++++ Extract provided

State Farm accused of ‘illegal scheme' that left California wildfire survivors underinsured
In a complaint filed Monday with the Los Angeles Superior Court, attorneys alleged State Farm's California subsidiary and one of its agents 'deliberately' misused reconstruction cost estimation programs to undervalue how much its policyholders' homes would cost to rebuild after a disaster. That allowed them to offer cheaper policies while deceptively marketing those policies as providing '100% replacement cost' coverage.
The tactics formed part of a 'race to the bottom' pricing strategy, through which State Farm captured more than 20% of the California insurance market, according to the complaint.
'Lower coverage limits correspond to more attractive premium rates, but leave homeowners unwittingly exposed to serious underinsurance when faced with a total loss following a natural disaster,' attorneys for the wildfire survivors wrote. 'This has severely undermined Plaintiffs' efforts to rebuild their lives in the aftermath of this tragic event.'
This lawsuit and others follow a Chronicle investigation published in April that found that companies representing at least 40% of California's home insurance market all rely on one software program, called 360Value, to recommend policy limits to their customers. Insurers have failed to disclose 360Value's specific flaws to policyholders.

++++++++

[Written task 1]:
According to the article on the State Farm complaint, what share of the California insurance market did State Farm capture through its pricing strategy?
[Written task 2]:
Copy the stretch of the article on the State Farm complaint from "The tactics formed" through "to the complaint.".
The items that come next are not needed for any of this work.

++++ Data shown

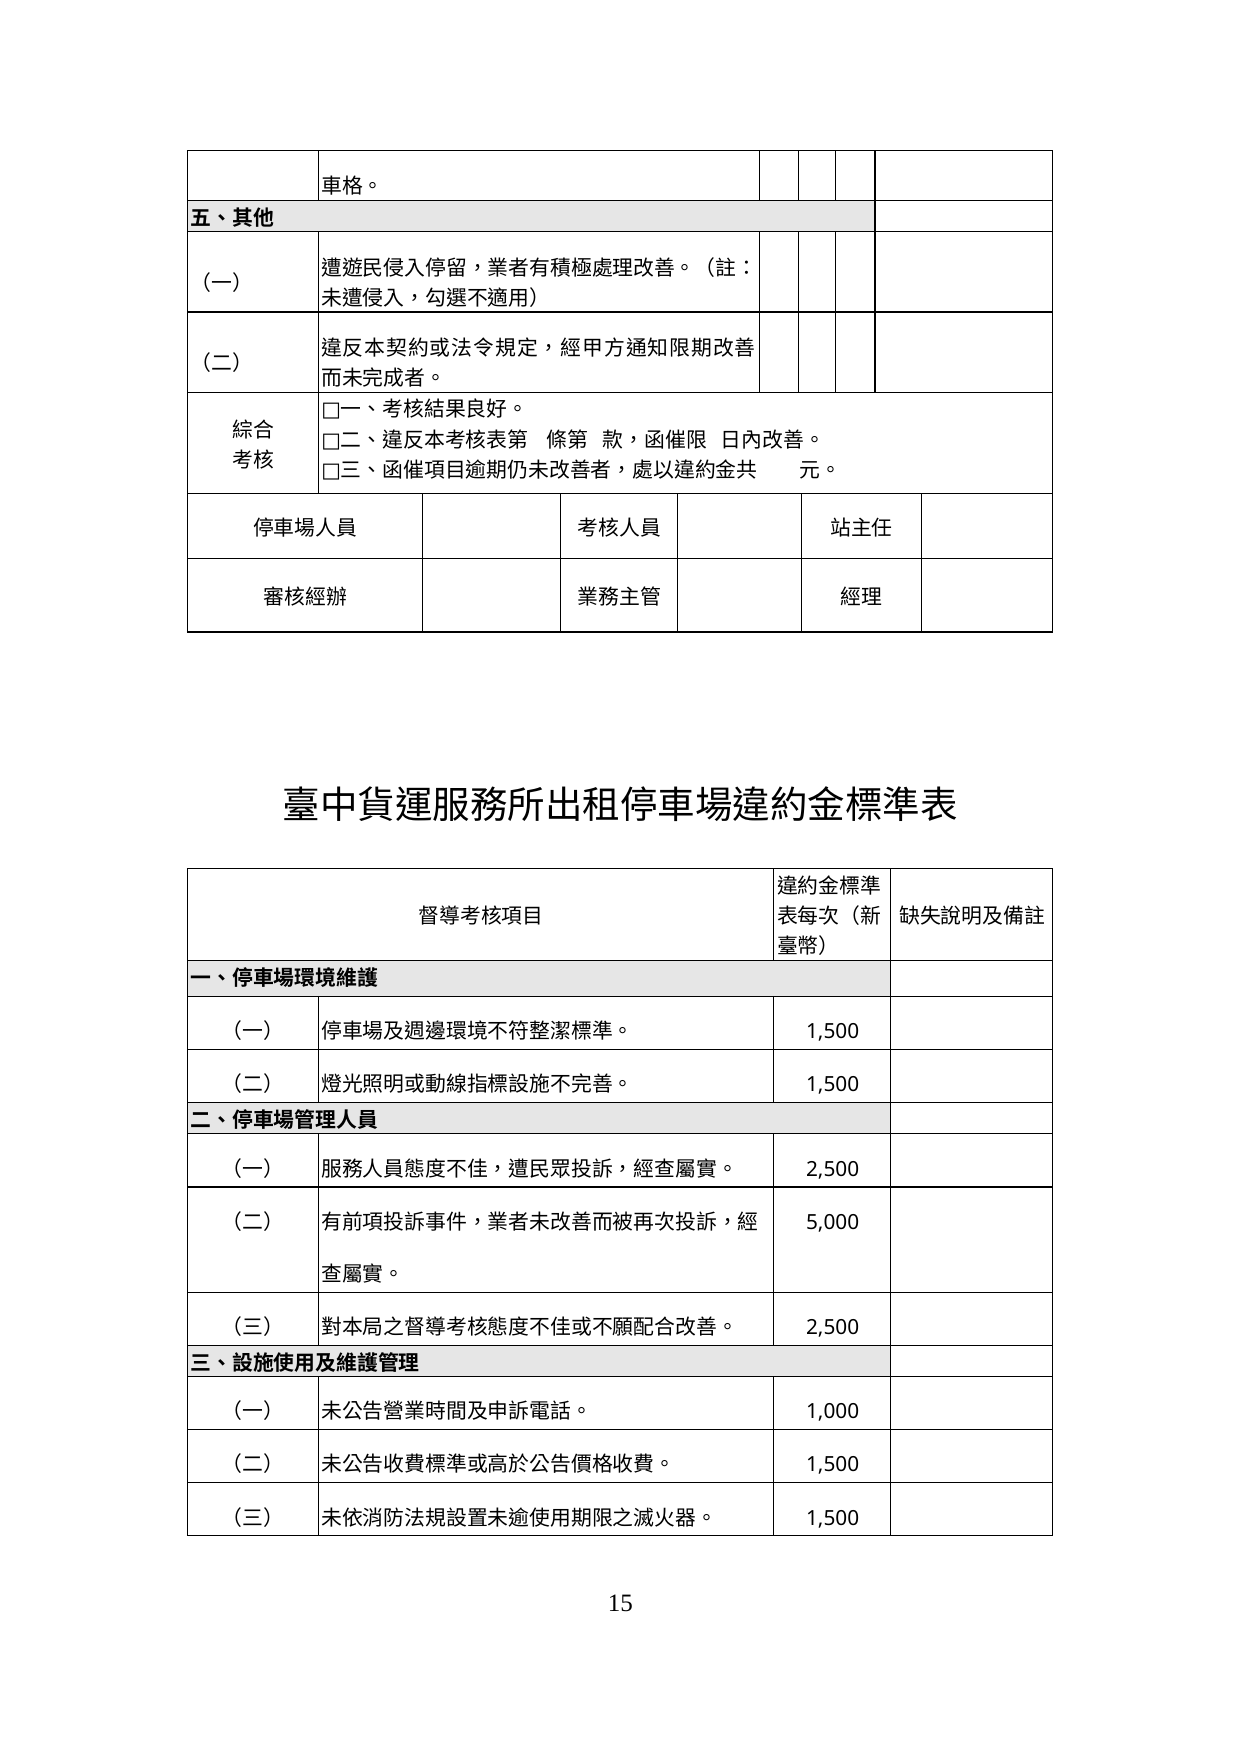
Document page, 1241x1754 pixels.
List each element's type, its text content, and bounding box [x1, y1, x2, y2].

table_cell （一） [188, 997, 318, 1049]
table_cell 審核經辦 [188, 559, 422, 631]
table_cell （三） [188, 1293, 318, 1345]
table_cell 1,500 [774, 1050, 890, 1102]
table_cell 停車場人員 [188, 494, 422, 558]
table_cell [876, 201, 1052, 231]
table_cell 違反本契約或法令規定，經甲方通知限期改善而未完成者。 [319, 313, 759, 392]
table_cell [423, 559, 560, 631]
table_cell [836, 151, 874, 200]
table_cell [876, 313, 1052, 392]
table_cell 1,500 [774, 997, 890, 1049]
table_cell 1,000 [774, 1377, 890, 1429]
table_cell [891, 1188, 1052, 1292]
table_cell 考核人員 [561, 494, 677, 558]
table_cell 有前項投訴事件，業者未改善而被再次投訴，經查屬實。 [319, 1188, 773, 1292]
table_cell [423, 494, 560, 558]
table_cell 未公告營業時間及申訴電話。 [319, 1377, 773, 1429]
table_cell 1,500 [774, 1483, 890, 1535]
table_cell [891, 997, 1052, 1049]
table_cell [891, 1050, 1052, 1102]
table_cell 一、停車場環境維護 [188, 961, 890, 996]
table_cell （一） [188, 232, 318, 311]
table_cell [891, 961, 1052, 996]
table_cell 二、停車場管理人員 [188, 1103, 890, 1133]
table_cell [891, 1103, 1052, 1133]
table_cell 2,500 [774, 1134, 890, 1186]
table_cell 對本局之督導考核態度不佳或不願配合改善。 [319, 1293, 773, 1345]
table_cell [891, 1483, 1052, 1535]
table_cell 停車場及週邊環境不符整潔標準。 [319, 997, 773, 1049]
table_cell [891, 1293, 1052, 1345]
table_cell [799, 232, 835, 311]
table_cell [891, 1430, 1052, 1482]
table_cell [188, 151, 318, 200]
table_cell [922, 559, 1052, 631]
table_cell 燈光照明或動線指標設施不完善。 [319, 1050, 773, 1102]
table_cell [891, 1346, 1052, 1376]
table_cell （二） [188, 1050, 318, 1102]
table_cell 三、設施使用及維護管理 [188, 1346, 890, 1376]
table_cell [678, 559, 801, 631]
table_cell [799, 151, 835, 200]
table_cell 5,000 [774, 1188, 890, 1292]
table_cell [760, 151, 798, 200]
table_cell 服務人員態度不佳，遭民眾投訴，經查屬實。 [319, 1134, 773, 1186]
table_header 督導考核項目 [188, 869, 773, 960]
table_cell 站主任 [802, 494, 921, 558]
table_cell （二） [188, 1430, 318, 1482]
table_cell （三） [188, 1483, 318, 1535]
table_cell 經理 [802, 559, 921, 631]
table_cell □一、考核結果良好。 □二、違反本考核表第 條第 款，函催限 日內改善。 □三、函催項目逾期仍未改善者，處以違約金共 元。 [319, 393, 1052, 493]
table_cell （一） [188, 1134, 318, 1186]
table_cell 遭遊民侵入停留，業者有積極處理改善。（註：未遭侵入，勾選不適用） [319, 232, 759, 311]
table_cell [836, 232, 874, 311]
table_cell [799, 313, 835, 392]
table_cell 五、其他 [188, 201, 874, 231]
table_cell （二） [188, 313, 318, 392]
table_cell 2,500 [774, 1293, 890, 1345]
table_cell 車格。 [319, 151, 759, 200]
table_header 違約金標準表每次（新臺幣） [774, 869, 890, 960]
table_cell 業務主管 [561, 559, 677, 631]
table_cell 綜合 考核 [188, 393, 318, 493]
table_cell [836, 313, 874, 392]
table_cell [876, 151, 1052, 200]
table_cell [876, 232, 1052, 311]
table_cell [891, 1134, 1052, 1186]
table_cell [891, 1377, 1052, 1429]
table_cell [760, 232, 798, 311]
table_cell 未依消防法規設置未逾使用期限之滅火器。 [319, 1483, 773, 1535]
table_header 缺失說明及備註 [891, 869, 1052, 960]
table_cell [678, 494, 801, 558]
table_cell [760, 313, 798, 392]
table_cell 未公告收費標準或高於公告價格收費。 [319, 1430, 773, 1482]
table_cell [922, 494, 1052, 558]
table_cell （一） [188, 1377, 318, 1429]
text 臺中貨運服務所出租停車場違約金標準表 [187, 785, 1053, 827]
table_cell （二） [188, 1188, 318, 1292]
table_cell 1,500 [774, 1430, 890, 1482]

++++++++

[Final answer 1]:
More than 20%.

[Final answer 2]:
The tactics formed part of a 'race to the bottom' pricing strategy, through which State Farm captured more than 20% of the California insurance market, according to the complaint.